* _PROBLEM TO SOLVE_: Take the entries below and retype them word for word, excluding the images.

* _EXTRACTED INFORMATION_:
****
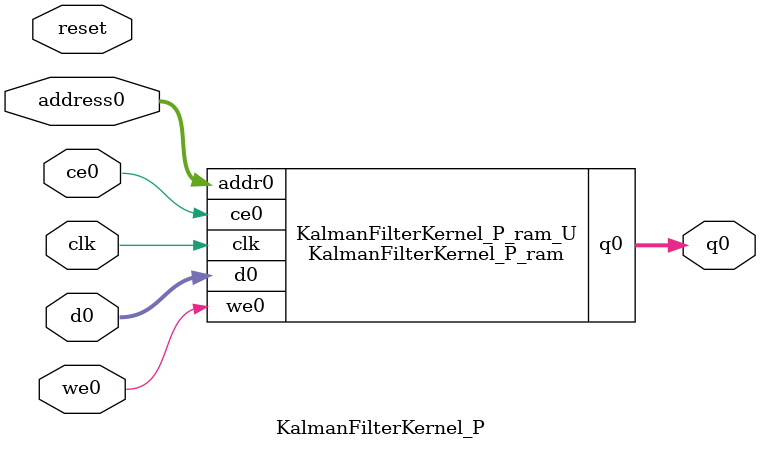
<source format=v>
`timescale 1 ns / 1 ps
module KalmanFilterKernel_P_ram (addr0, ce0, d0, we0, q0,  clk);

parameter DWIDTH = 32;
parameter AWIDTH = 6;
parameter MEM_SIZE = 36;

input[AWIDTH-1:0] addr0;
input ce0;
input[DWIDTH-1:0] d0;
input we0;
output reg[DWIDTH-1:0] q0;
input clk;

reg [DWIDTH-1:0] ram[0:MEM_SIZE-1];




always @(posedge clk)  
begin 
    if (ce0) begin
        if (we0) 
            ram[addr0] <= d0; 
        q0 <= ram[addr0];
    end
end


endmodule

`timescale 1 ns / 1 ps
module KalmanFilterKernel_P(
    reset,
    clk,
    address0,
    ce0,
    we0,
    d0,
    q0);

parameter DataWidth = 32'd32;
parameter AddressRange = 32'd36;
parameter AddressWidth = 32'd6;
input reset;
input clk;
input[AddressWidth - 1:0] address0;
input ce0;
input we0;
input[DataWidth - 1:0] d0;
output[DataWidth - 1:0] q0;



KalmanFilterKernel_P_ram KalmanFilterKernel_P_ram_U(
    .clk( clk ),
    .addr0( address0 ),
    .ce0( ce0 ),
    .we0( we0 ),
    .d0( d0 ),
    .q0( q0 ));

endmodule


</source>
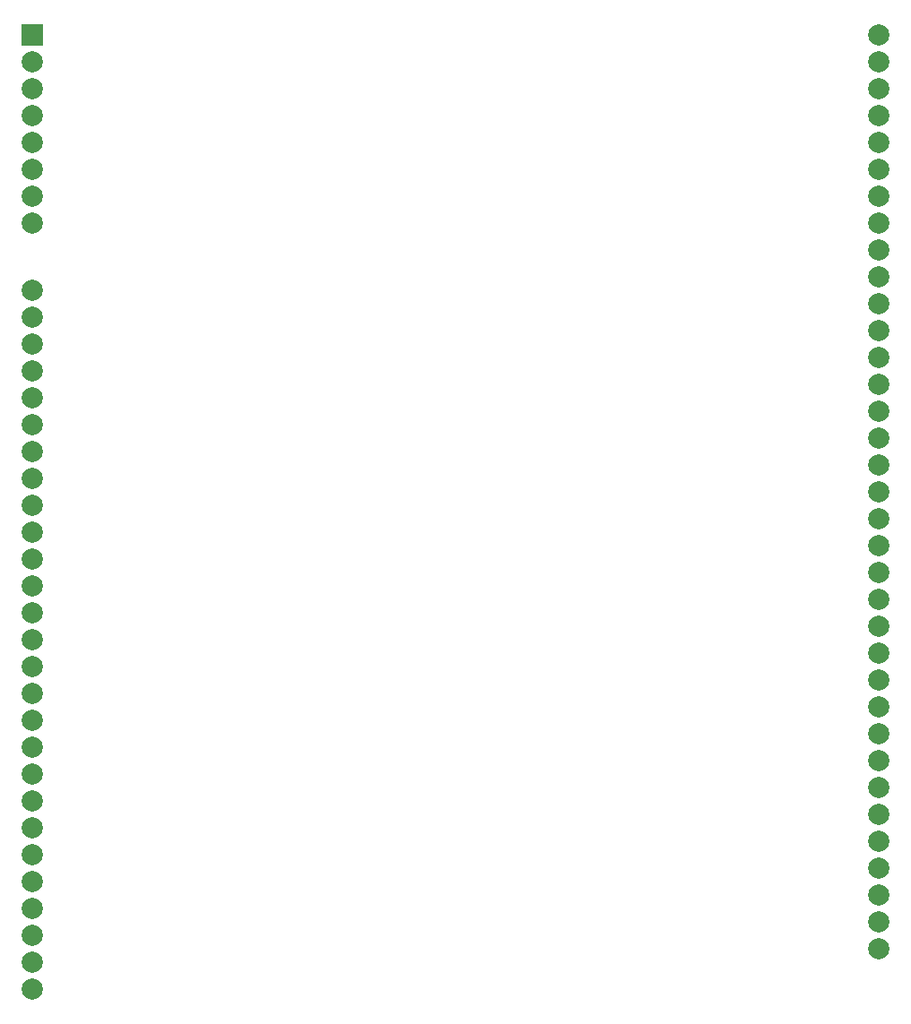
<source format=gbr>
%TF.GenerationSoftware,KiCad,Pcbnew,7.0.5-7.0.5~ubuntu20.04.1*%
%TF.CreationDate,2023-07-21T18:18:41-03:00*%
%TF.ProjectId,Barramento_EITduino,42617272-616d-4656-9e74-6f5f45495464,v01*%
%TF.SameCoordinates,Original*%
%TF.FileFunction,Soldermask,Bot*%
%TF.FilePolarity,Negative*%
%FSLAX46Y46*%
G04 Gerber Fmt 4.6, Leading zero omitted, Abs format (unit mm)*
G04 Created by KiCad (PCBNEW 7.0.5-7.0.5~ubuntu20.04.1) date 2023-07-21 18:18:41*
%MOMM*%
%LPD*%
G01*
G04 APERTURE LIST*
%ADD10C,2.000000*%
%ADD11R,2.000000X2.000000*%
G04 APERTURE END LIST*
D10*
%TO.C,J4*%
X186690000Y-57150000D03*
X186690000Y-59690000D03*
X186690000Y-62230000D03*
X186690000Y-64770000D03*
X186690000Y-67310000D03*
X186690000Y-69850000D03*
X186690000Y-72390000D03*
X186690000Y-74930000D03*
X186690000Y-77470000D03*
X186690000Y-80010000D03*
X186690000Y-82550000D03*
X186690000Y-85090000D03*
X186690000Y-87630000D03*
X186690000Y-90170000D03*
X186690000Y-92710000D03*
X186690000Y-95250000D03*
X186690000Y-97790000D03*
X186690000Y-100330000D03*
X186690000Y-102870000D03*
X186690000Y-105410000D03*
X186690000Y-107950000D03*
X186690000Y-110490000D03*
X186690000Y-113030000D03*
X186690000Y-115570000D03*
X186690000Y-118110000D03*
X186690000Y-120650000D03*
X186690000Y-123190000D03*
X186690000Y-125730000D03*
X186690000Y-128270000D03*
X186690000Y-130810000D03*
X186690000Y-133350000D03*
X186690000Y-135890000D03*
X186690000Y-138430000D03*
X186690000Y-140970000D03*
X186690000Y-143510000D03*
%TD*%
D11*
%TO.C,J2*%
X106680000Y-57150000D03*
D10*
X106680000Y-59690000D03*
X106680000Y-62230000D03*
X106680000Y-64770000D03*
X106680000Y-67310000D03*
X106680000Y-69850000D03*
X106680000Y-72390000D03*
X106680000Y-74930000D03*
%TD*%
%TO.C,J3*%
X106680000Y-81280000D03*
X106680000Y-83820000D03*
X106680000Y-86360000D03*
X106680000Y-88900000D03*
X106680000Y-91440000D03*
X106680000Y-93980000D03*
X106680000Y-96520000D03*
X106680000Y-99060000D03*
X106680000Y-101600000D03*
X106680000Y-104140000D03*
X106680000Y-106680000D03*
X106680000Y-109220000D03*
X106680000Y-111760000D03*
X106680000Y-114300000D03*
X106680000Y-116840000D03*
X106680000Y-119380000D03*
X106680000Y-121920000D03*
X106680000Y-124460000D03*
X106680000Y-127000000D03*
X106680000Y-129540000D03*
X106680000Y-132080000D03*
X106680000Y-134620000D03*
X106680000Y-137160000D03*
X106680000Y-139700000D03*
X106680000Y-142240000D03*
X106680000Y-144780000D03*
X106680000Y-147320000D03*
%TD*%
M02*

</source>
****
* _ANSWER BELOW_:
<source format=v>
`timescale 1 ns / 1 ps
module KalmanFilterKernel_P_ram (addr0, ce0, d0, we0, q0,  clk);

parameter DWIDTH = 32;
parameter AWIDTH = 6;
parameter MEM_SIZE = 36;

input[AWIDTH-1:0] addr0;
input ce0;
input[DWIDTH-1:0] d0;
input we0;
output reg[DWIDTH-1:0] q0;
input clk;

reg [DWIDTH-1:0] ram[0:MEM_SIZE-1];




always @(posedge clk)  
begin 
    if (ce0) begin
        if (we0) 
            ram[addr0] <= d0; 
        q0 <= ram[addr0];
    end
end


endmodule

`timescale 1 ns / 1 ps
module KalmanFilterKernel_P(
    reset,
    clk,
    address0,
    ce0,
    we0,
    d0,
    q0);

parameter DataWidth = 32'd32;
parameter AddressRange = 32'd36;
parameter AddressWidth = 32'd6;
input reset;
input clk;
input[AddressWidth - 1:0] address0;
input ce0;
input we0;
input[DataWidth - 1:0] d0;
output[DataWidth - 1:0] q0;



KalmanFilterKernel_P_ram KalmanFilterKernel_P_ram_U(
    .clk( clk ),
    .addr0( address0 ),
    .ce0( ce0 ),
    .we0( we0 ),
    .d0( d0 ),
    .q0( q0 ));

endmodule


</source>
<source format=gbr>
%TF.GenerationSoftware,KiCad,Pcbnew,7.0.5-7.0.5~ubuntu20.04.1*%
%TF.CreationDate,2023-07-21T18:18:41-03:00*%
%TF.ProjectId,Barramento_EITduino,42617272-616d-4656-9e74-6f5f45495464,v01*%
%TF.SameCoordinates,Original*%
%TF.FileFunction,Soldermask,Bot*%
%TF.FilePolarity,Negative*%
%FSLAX46Y46*%
G04 Gerber Fmt 4.6, Leading zero omitted, Abs format (unit mm)*
G04 Created by KiCad (PCBNEW 7.0.5-7.0.5~ubuntu20.04.1) date 2023-07-21 18:18:41*
%MOMM*%
%LPD*%
G01*
G04 APERTURE LIST*
%ADD10C,2.000000*%
%ADD11R,2.000000X2.000000*%
G04 APERTURE END LIST*
D10*
%TO.C,J4*%
X186690000Y-57150000D03*
X186690000Y-59690000D03*
X186690000Y-62230000D03*
X186690000Y-64770000D03*
X186690000Y-67310000D03*
X186690000Y-69850000D03*
X186690000Y-72390000D03*
X186690000Y-74930000D03*
X186690000Y-77470000D03*
X186690000Y-80010000D03*
X186690000Y-82550000D03*
X186690000Y-85090000D03*
X186690000Y-87630000D03*
X186690000Y-90170000D03*
X186690000Y-92710000D03*
X186690000Y-95250000D03*
X186690000Y-97790000D03*
X186690000Y-100330000D03*
X186690000Y-102870000D03*
X186690000Y-105410000D03*
X186690000Y-107950000D03*
X186690000Y-110490000D03*
X186690000Y-113030000D03*
X186690000Y-115570000D03*
X186690000Y-118110000D03*
X186690000Y-120650000D03*
X186690000Y-123190000D03*
X186690000Y-125730000D03*
X186690000Y-128270000D03*
X186690000Y-130810000D03*
X186690000Y-133350000D03*
X186690000Y-135890000D03*
X186690000Y-138430000D03*
X186690000Y-140970000D03*
X186690000Y-143510000D03*
%TD*%
D11*
%TO.C,J2*%
X106680000Y-57150000D03*
D10*
X106680000Y-59690000D03*
X106680000Y-62230000D03*
X106680000Y-64770000D03*
X106680000Y-67310000D03*
X106680000Y-69850000D03*
X106680000Y-72390000D03*
X106680000Y-74930000D03*
%TD*%
%TO.C,J3*%
X106680000Y-81280000D03*
X106680000Y-83820000D03*
X106680000Y-86360000D03*
X106680000Y-88900000D03*
X106680000Y-91440000D03*
X106680000Y-93980000D03*
X106680000Y-96520000D03*
X106680000Y-99060000D03*
X106680000Y-101600000D03*
X106680000Y-104140000D03*
X106680000Y-106680000D03*
X106680000Y-109220000D03*
X106680000Y-111760000D03*
X106680000Y-114300000D03*
X106680000Y-116840000D03*
X106680000Y-119380000D03*
X106680000Y-121920000D03*
X106680000Y-124460000D03*
X106680000Y-127000000D03*
X106680000Y-129540000D03*
X106680000Y-132080000D03*
X106680000Y-134620000D03*
X106680000Y-137160000D03*
X106680000Y-139700000D03*
X106680000Y-142240000D03*
X106680000Y-144780000D03*
X106680000Y-147320000D03*
%TD*%
M02*

</source>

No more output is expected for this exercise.